Locate every line in the records that contains the word "crédito" and copy each of those lines.

[Start of Attachment]

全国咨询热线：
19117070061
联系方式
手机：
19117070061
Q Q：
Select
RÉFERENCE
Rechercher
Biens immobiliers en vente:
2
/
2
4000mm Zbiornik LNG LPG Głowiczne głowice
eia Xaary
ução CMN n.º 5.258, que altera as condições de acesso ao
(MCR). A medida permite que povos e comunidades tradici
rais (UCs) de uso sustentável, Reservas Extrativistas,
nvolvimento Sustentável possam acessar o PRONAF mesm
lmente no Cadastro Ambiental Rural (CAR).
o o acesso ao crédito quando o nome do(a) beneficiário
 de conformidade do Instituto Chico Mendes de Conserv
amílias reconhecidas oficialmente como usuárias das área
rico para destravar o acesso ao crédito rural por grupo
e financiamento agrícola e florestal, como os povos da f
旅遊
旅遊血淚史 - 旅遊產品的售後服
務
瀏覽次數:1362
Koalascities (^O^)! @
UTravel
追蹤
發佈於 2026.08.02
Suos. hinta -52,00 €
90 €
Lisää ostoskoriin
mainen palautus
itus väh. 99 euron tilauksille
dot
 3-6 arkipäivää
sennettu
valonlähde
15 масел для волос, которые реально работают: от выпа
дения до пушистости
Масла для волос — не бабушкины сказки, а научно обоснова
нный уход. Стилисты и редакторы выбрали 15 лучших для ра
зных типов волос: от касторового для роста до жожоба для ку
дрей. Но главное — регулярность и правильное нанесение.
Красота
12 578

[End of Attachment]

-- Written solution --
o o acesso ao crédito quando o nome do(a) beneficiário
rico para destravar o acesso ao crédito rural por grupo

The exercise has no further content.